Battered Adoptive Parents Give Away Their Out-Of-Control Child
Little Ellie had fetal alcohol spectrum disorder.
Sept. 23, 2010— -- Lori Gertz, a marketing specialist from Long Grove, Ill., was the first to hold and feed her adoptive newborn Ellie.
Despite a terrible rash, Ellie was a perfectly beautiful eight-pound baby with a "squeaky-clean" medical record. But her mental health quickly deteriorated after she arrived home.
Ellie was virtually impossible to soothe. She would cry for hours. Touching and rocking only made her worse. As she grew older, Ellie lashed out at anyone who would say no, and even pushed her mother -- then eight months pregnant -- down the stairs.
By the age of six, she'd had four psychiatric hospitalizations and made numerous suicide attempts. Specialists began to recommend residential treatment. They worried that Ellie might one day fatally hurt her siblings.
So three months ago, the family did the unthinkable -- they sent their adoptive daughter, now seven, to Washington State to live with another family. They might have the expertise and emotional distance from the troubled child to cope with her.
"I just never, in my life, could imagine even associating with having to let my baby go," said Gertz, 47. "I will always love my Ellie."
"Our family was being destroyed," she said after seeing 38 specialists and spending hundreds of thousands of dollars to help Ellie. "Our savings is gone. We have paid out of our pocket everything to take care of our daughter."
Hear the Gertz family tell their heartwrenching story LIVE on "Good Morning America" on Monday, Sept. 27. Tune in to "GMA" at 7 a.m. EST.
Gertz was so stressed that Ellie could explode at a moment's notice, running out in front of cars or battering her little sister's Talia's head against the wall, that she was getting chest pains.
"I had to watch Ellie like a hawk," she said.
Theirs is not an adoption-gone-wrong story. Gertz said she would adopt again in a heartbeat.
Instead, Ellie's lack of impulse control, inability to bond and neurological problems were diagnosed as having been caused by fetal alcohol spectrum disorder (FASD) -- a condition that affects as many children as autism, yet gets a fraction of the medical attention and resources.
The child's biological mother was an addict, but the worst of her vices -- crack cocaine, PCP, heroin and methamphetamine -- were nothing compared to the alcohol that had ravaged Ellie's developing brain in the first trimester of pregnancy.

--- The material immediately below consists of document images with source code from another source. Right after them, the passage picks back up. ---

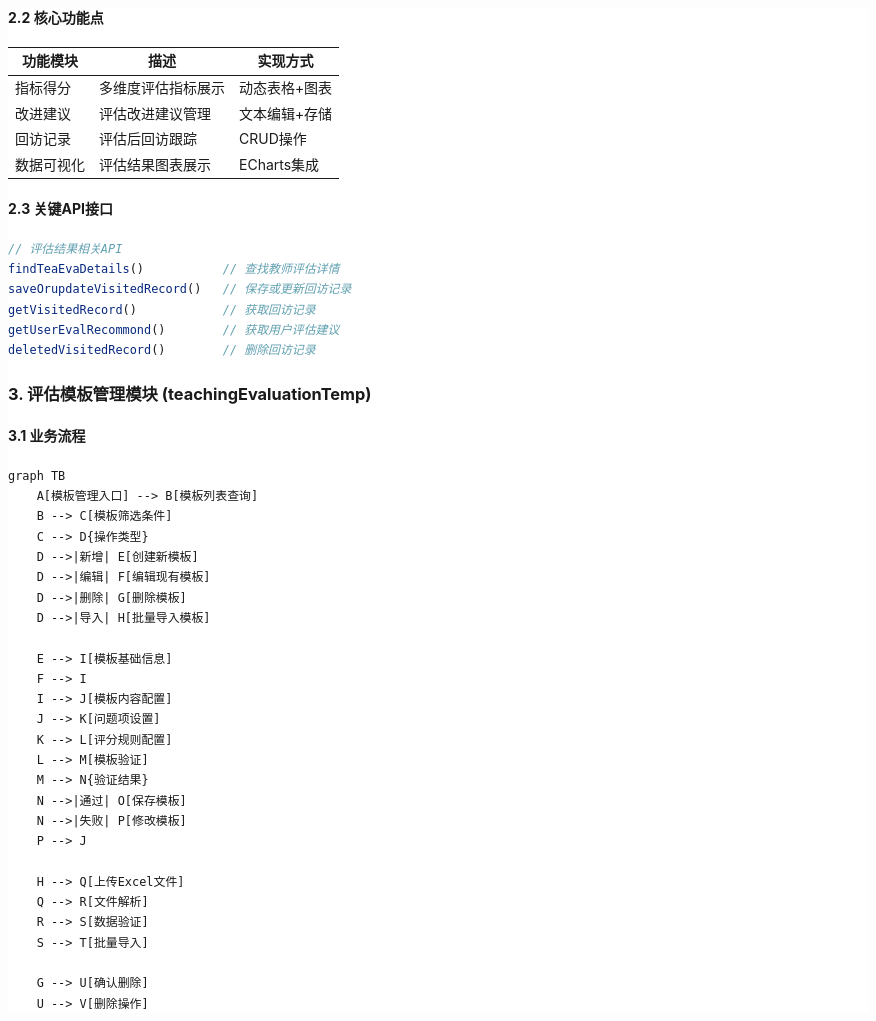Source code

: #### 2.2 核心功能点

| 功能模块 | 描述 | 实现方式 |
|---------|------|----------|
| 指标得分 | 多维度评估指标展示 | 动态表格+图表 |
| 改进建议 | 评估改进建议管理 | 文本编辑+存储 |
| 回访记录 | 评估后回访跟踪 | CRUD操作 |
| 数据可视化 | 评估结果图表展示 | ECharts集成 |

#### 2.3 关键API接口

```javascript
// 评估结果相关API
findTeaEvaDetails()           // 查找教师评估详情
saveOrupdateVisitedRecord()   // 保存或更新回访记录
getVisitedRecord()            // 获取回访记录
getUserEvalRecommond()        // 获取用户评估建议
deletedVisitedRecord()        // 删除回访记录
```

### 3. 评估模板管理模块 (teachingEvaluationTemp)

#### 3.1 业务流程

```mermaid
graph TB
    A[模板管理入口] --> B[模板列表查询]
    B --> C[模板筛选条件]
    C --> D{操作类型}
    D -->|新增| E[创建新模板]
    D -->|编辑| F[编辑现有模板]
    D -->|删除| G[删除模板]
    D -->|导入| H[批量导入模板]
    
    E --> I[模板基础信息]
    F --> I
    I --> J[模板内容配置]
    J --> K[问题项设置]
    K --> L[评分规则配置]
    L --> M[模板验证]
    M --> N{验证结果}
    N -->|通过| O[保存模板]
    N -->|失败| P[修改模板]
    P --> J
    
    H --> Q[上传Excel文件]
    Q --> R[文件解析]
    R --> S[数据验证]
    S --> T[批量导入]
    
    G --> U[确认删除]
    U --> V[删除操作]
```
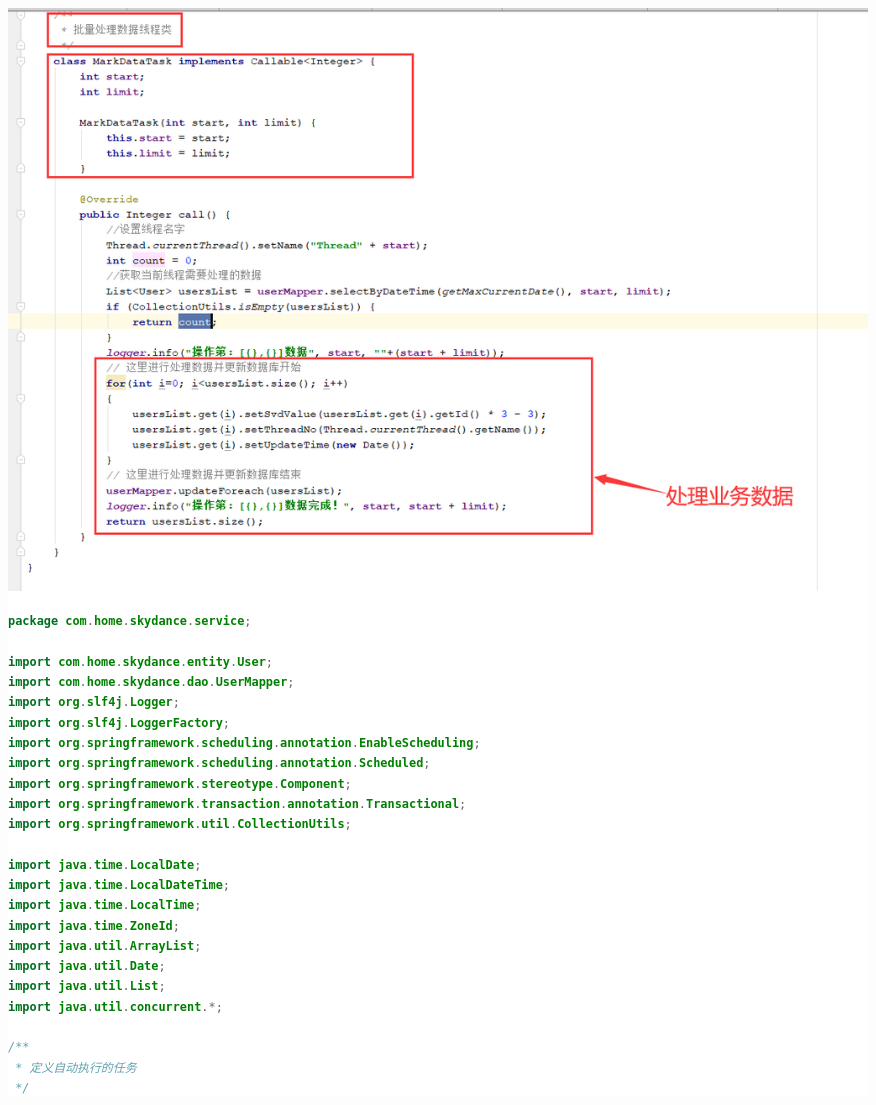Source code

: 



![1680231466614](../../../.vuepress/public/images/1680231466614.png)











```java
package com.home.skydance.service;

import com.home.skydance.entity.User;
import com.home.skydance.dao.UserMapper;
import org.slf4j.Logger;
import org.slf4j.LoggerFactory;
import org.springframework.scheduling.annotation.EnableScheduling;
import org.springframework.scheduling.annotation.Scheduled;
import org.springframework.stereotype.Component;
import org.springframework.transaction.annotation.Transactional;
import org.springframework.util.CollectionUtils;

import java.time.LocalDate;
import java.time.LocalDateTime;
import java.time.LocalTime;
import java.time.ZoneId;
import java.util.ArrayList;
import java.util.Date;
import java.util.List;
import java.util.concurrent.*;

/**
 * 定义自动执行的任务
 */
```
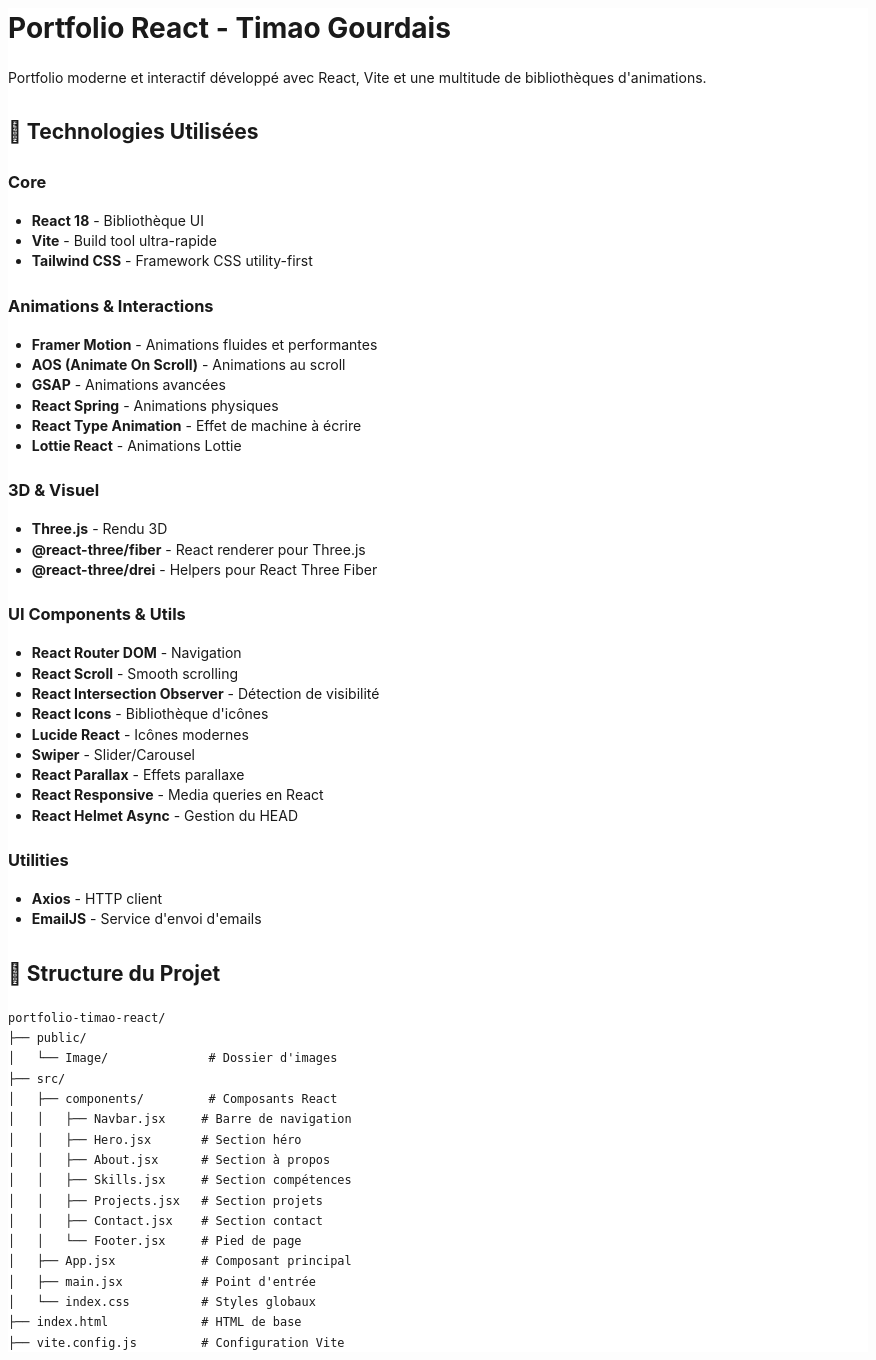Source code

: # Portfolio React - Timao Gourdais

Portfolio moderne et interactif développé avec React, Vite et une multitude de bibliothèques d'animations.

## 🚀 Technologies Utilisées

### Core
- **React 18** - Bibliothèque UI
- **Vite** - Build tool ultra-rapide
- **Tailwind CSS** - Framework CSS utility-first

### Animations & Interactions
- **Framer Motion** - Animations fluides et performantes
- **AOS (Animate On Scroll)** - Animations au scroll
- **GSAP** - Animations avancées
- **React Spring** - Animations physiques
- **React Type Animation** - Effet de machine à écrire
- **Lottie React** - Animations Lottie

### 3D & Visuel
- **Three.js** - Rendu 3D
- **@react-three/fiber** - React renderer pour Three.js
- **@react-three/drei** - Helpers pour React Three Fiber

### UI Components & Utils
- **React Router DOM** - Navigation
- **React Scroll** - Smooth scrolling
- **React Intersection Observer** - Détection de visibilité
- **React Icons** - Bibliothèque d'icônes
- **Lucide React** - Icônes modernes
- **Swiper** - Slider/Carousel
- **React Parallax** - Effets parallaxe
- **React Responsive** - Media queries en React
- **React Helmet Async** - Gestion du HEAD

### Utilities
- **Axios** - HTTP client
- **EmailJS** - Service d'envoi d'emails

## 📁 Structure du Projet

```
portfolio-timao-react/
├── public/
│   └── Image/              # Dossier d'images
├── src/
│   ├── components/         # Composants React
│   │   ├── Navbar.jsx     # Barre de navigation
│   │   ├── Hero.jsx       # Section héro
│   │   ├── About.jsx      # Section à propos
│   │   ├── Skills.jsx     # Section compétences
│   │   ├── Projects.jsx   # Section projets
│   │   ├── Contact.jsx    # Section contact
│   │   └── Footer.jsx     # Pied de page
│   ├── App.jsx            # Composant principal
│   ├── main.jsx           # Point d'entrée
│   └── index.css          # Styles globaux
├── index.html             # HTML de base
├── vite.config.js         # Configuration Vite
```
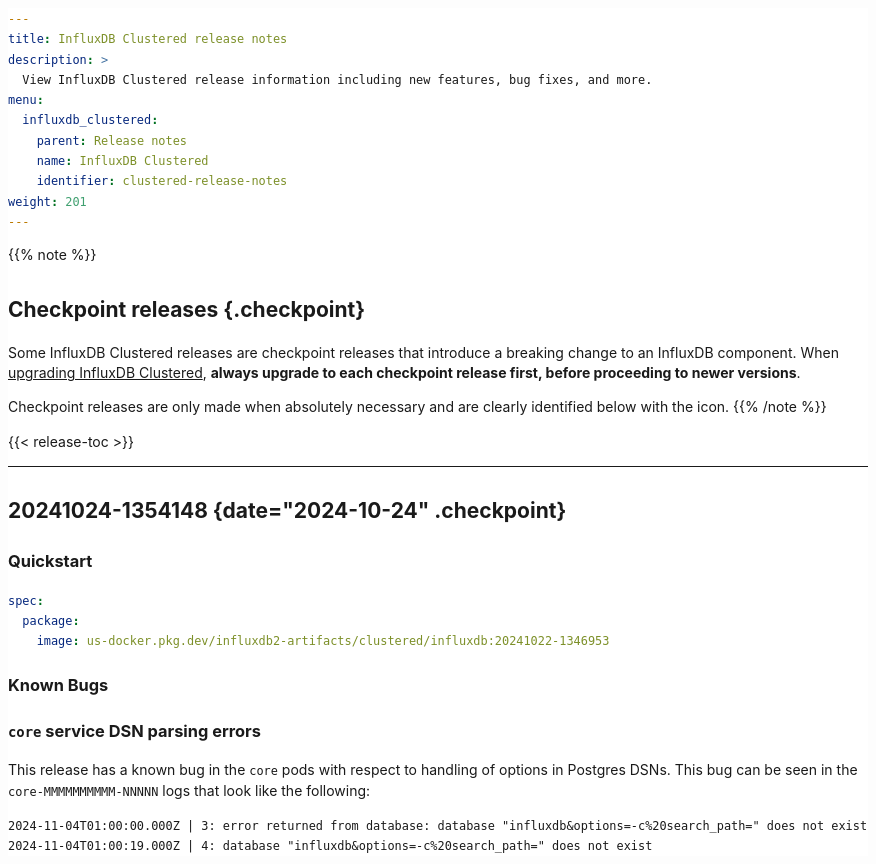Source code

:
 ```yaml
---
title: InfluxDB Clustered release notes
description: >
  View InfluxDB Clustered release information including new features, bug fixes, and more.
menu:
  influxdb_clustered:
    parent: Release notes
    name: InfluxDB Clustered
    identifier: clustered-release-notes
weight: 201
---
```


{{% note %}}
## Checkpoint releases {.checkpoint}

Some InfluxDB Clustered releases are checkpoint releases that introduce a
breaking change to an InfluxDB component.
When [upgrading InfluxDB Clustered](/influxdb/clustered/admin/upgrade/),
**always upgrade to each checkpoint release first, before proceeding to newer versions**.

Checkpoint releases are only made when absolutely necessary and are clearly
identified below with the <span class="cf-icon Shield pink"></span> icon.
{{% /note %}}

{{< release-toc >}}

---

## 20241024-1354148  {date="2024-10-24" .checkpoint}

### Quickstart

```yaml
spec:
  package:
    image: us-docker.pkg.dev/influxdb2-artifacts/clustered/influxdb:20241022-1346953
```

### Known Bugs

### `core` service DSN parsing errors

This release has a known bug in the `core` pods with respect to handling of
options in Postgres DSNs. This bug can be seen in the `core-MMMMMMMMMM-NNNNN`
logs that look like the following:

```
2024-11-04T01:00:00.000Z | 3: error returned from database: database "influxdb&options=-c%20search_path=" does not exist
2024-11-04T01:00:19.000Z | 4: database "influxdb&options=-c%20search_path=" does not exist
```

Lori Gertz and her husband Craig, a lawyer, have faced roadblocks at every turn, first diagnosing her condition and then getting support services.
And now, they have entered in to an arrangement called third-party guardianship, because they cannot afford the $160,000 a year for a residential treatment program.
They have handed over full control of Ellie's education and upbringing for a year, when the families will then make a final decision about her care.
Lori Gertz decided to go public with her story because of the "shame and guilt" that she feels, unable to nurture the daughter she loves as much as her two biological children, Jonah, now 11, and Talia, 5.
"I could not be everything I promised to the child," she said.
She started a blog about FASD, and hopes to help others by sharing her journey with Ellie in a book, "Not of My Womb: Parenting the Legacy of an Addict."